NEW YORK The U.S. Census Bureau today confirmed hiring Interpublic Group's DraftFCB for its $200 million 2010 campaign following a review. Adweek.com first reported DraftFCB's selection for the business yesterday.
"It's absolutely vital that everyone participate in the census, and as our nation becomes more diverse, the challenge of reaching everyone becomes greater," said Census director Louis Kincannon, in a statement. "This requires a large, complex, behavior-change campaign, especially one that reaches historically hard-to-count populations."
The one-year contract, effective immediately, has up to three option years. DraftFCB will lead creative development and media planning; IPG stablemate Initiative picks up buying chores.
"We attribute this win to a great team that developed a great idea, supported by our new model, which brings creativity and accountability together to drive consumers to act," said Peter DeNunzio, president of DraftFCB in New York, which will lead the assignment.
At least six of the seven agencies that responded to the client's proposal request progressed to the oral presentation round, according to sources.
Advancing, along with DraftFCB, were: WPP Group's Ogilvy & Mather in New York, JWT in Atlanta and Young & Rubicam in New York; Omnicom's GSD&M Idea City in Austin, Texas; and IPG's Campbell-Ewald in Warren, Mich., per sources.

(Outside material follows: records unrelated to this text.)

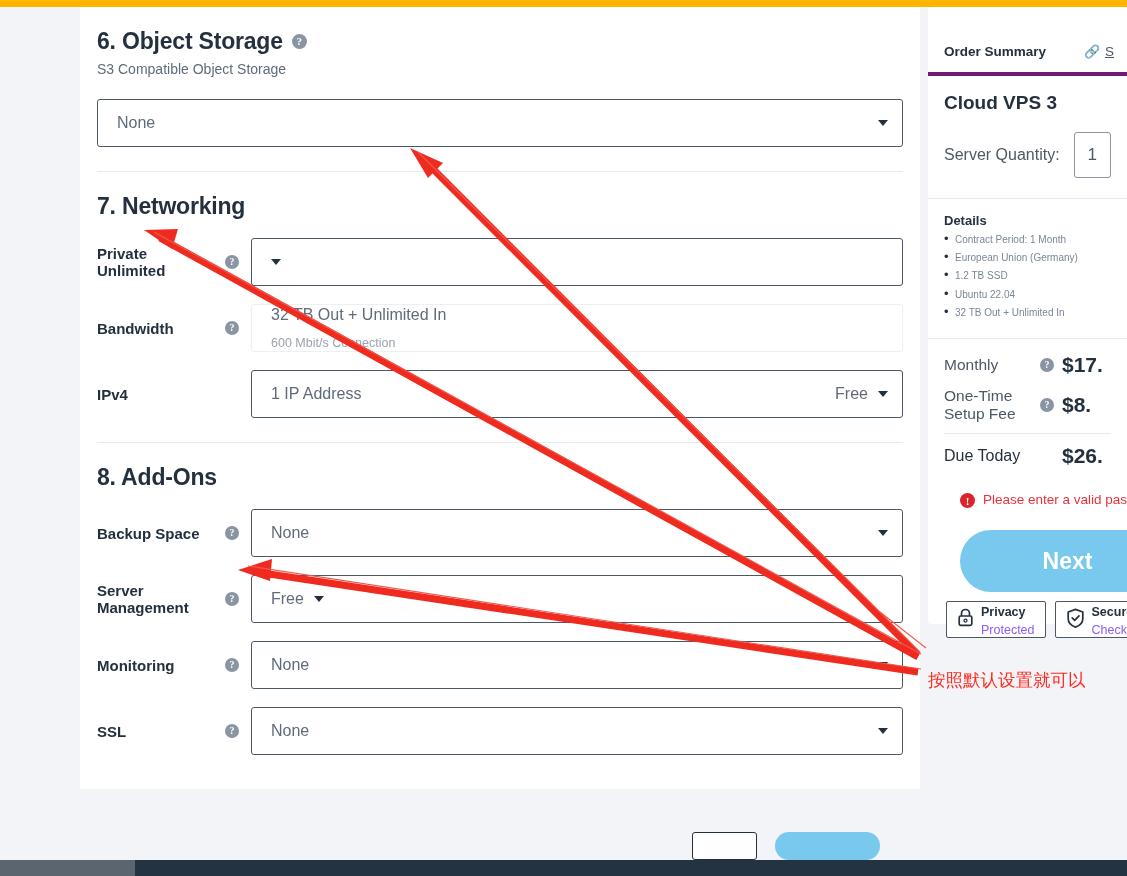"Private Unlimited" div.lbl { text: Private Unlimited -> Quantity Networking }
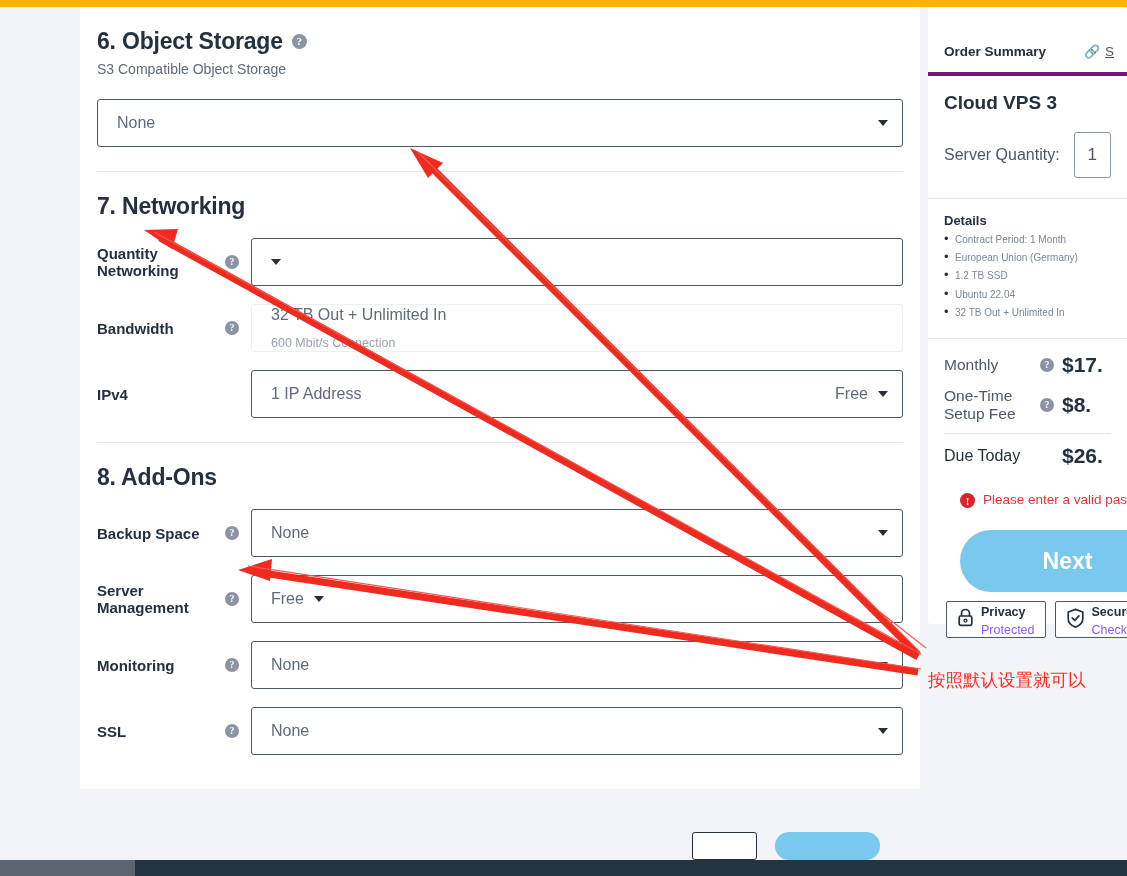"Protected" .badge .bt2 { color: #8b5cf6 -> #701a75; font-weight: none -> bold }
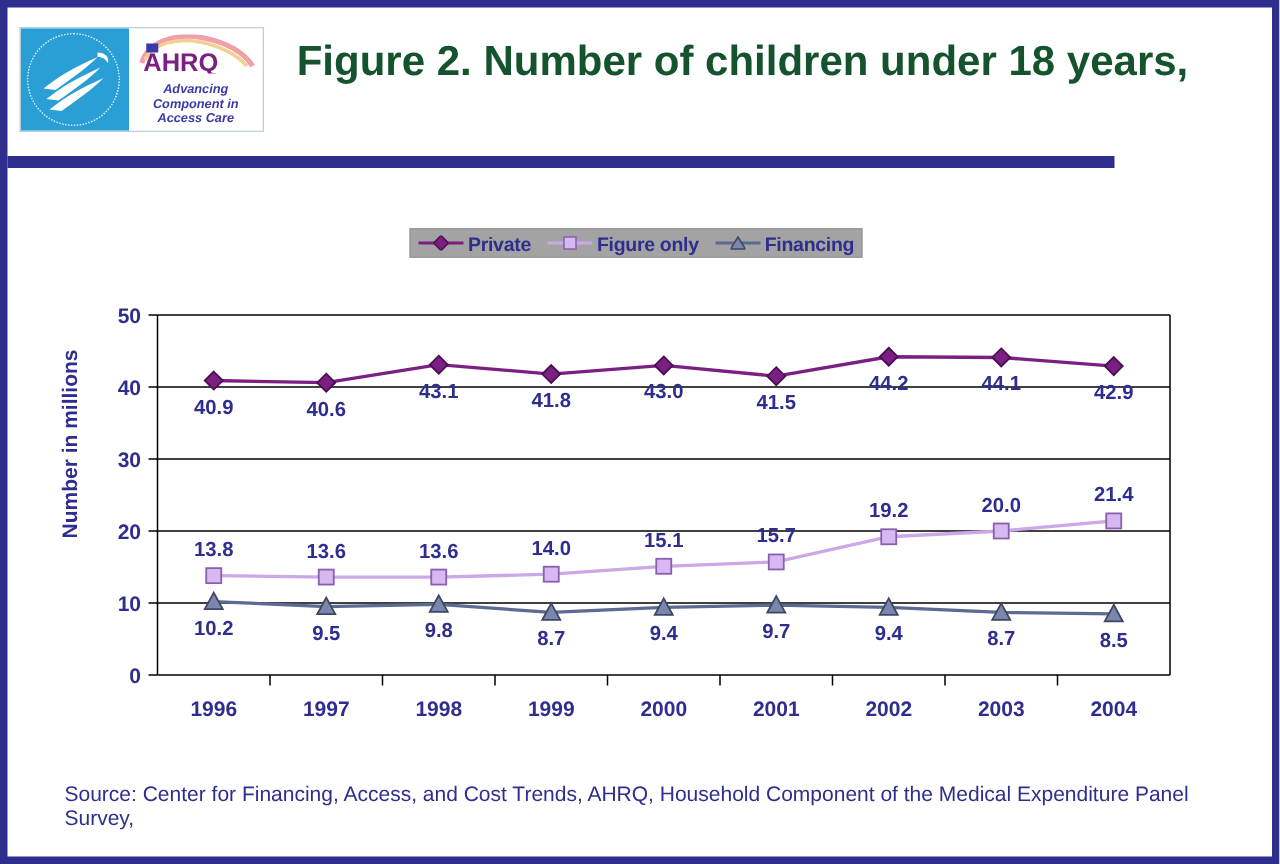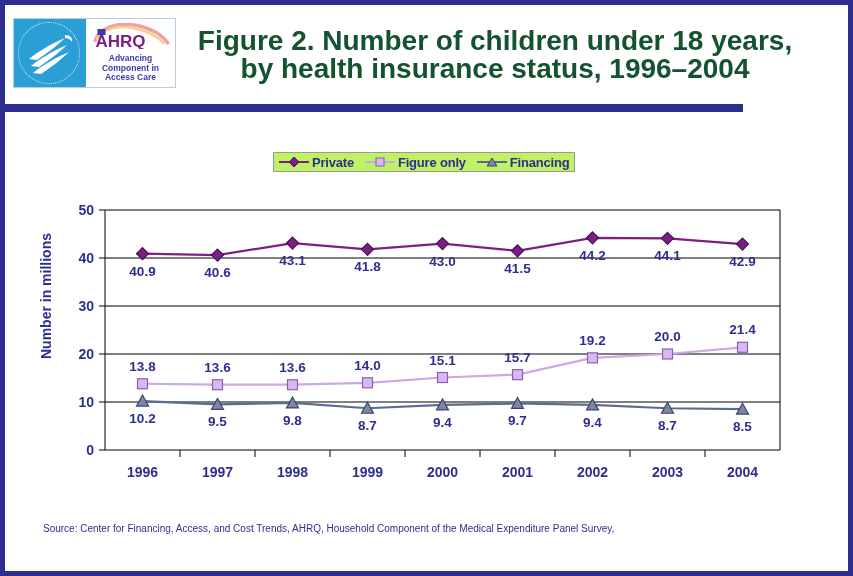"Advancing" #ahrq-tag { font-style: none -> italic }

The status of SYColeman, an Arlington, Va.-based firm representing a consortium of 25 shops that would serve as sub-contractors on the business, could not be determined.
Assisting DraftFCB and Initiative will be shops that specialize in reaching minority audiences: GlobalHue (black and Hispanic audiences), IW Group (Asian, Native Hawaiian and Pacific Islanders), G&G (American Indian and native Alaskans) and Allied Media (other emerging audiences). Several other specialty shops, including A to Si, Booz Allen Hamilton, Jack Morton Worldwide, the Marcom Group, Weber Shandwick and Zona Design, will also work on the business, as will other DraftFCB offices.
Y&R created the campaign for the 2000 Census. The government spent $100 million in measured media on that effort, per TNS Media Intelligence.
Since DraftFCB's removal from the $570 million Wal-Mart account in December amid allegations that the retailer's strict code of ethics was broken by former client marketing executive Julie Roehm, the agency has been on something of a rebound. In April, Kmart awarded creative chores on its estimated $200 million U.S. ad account to the shop, the same week DraftFCB scored the $40 million Kraft Lunchables business.
On the downside, DraftFCB's New York office in July cut at least 50 staffers as Verizon shifted direct marketing chores to IPG's MRM.
This story updates and replaces an item posted yesterday with client confirmation and additional details.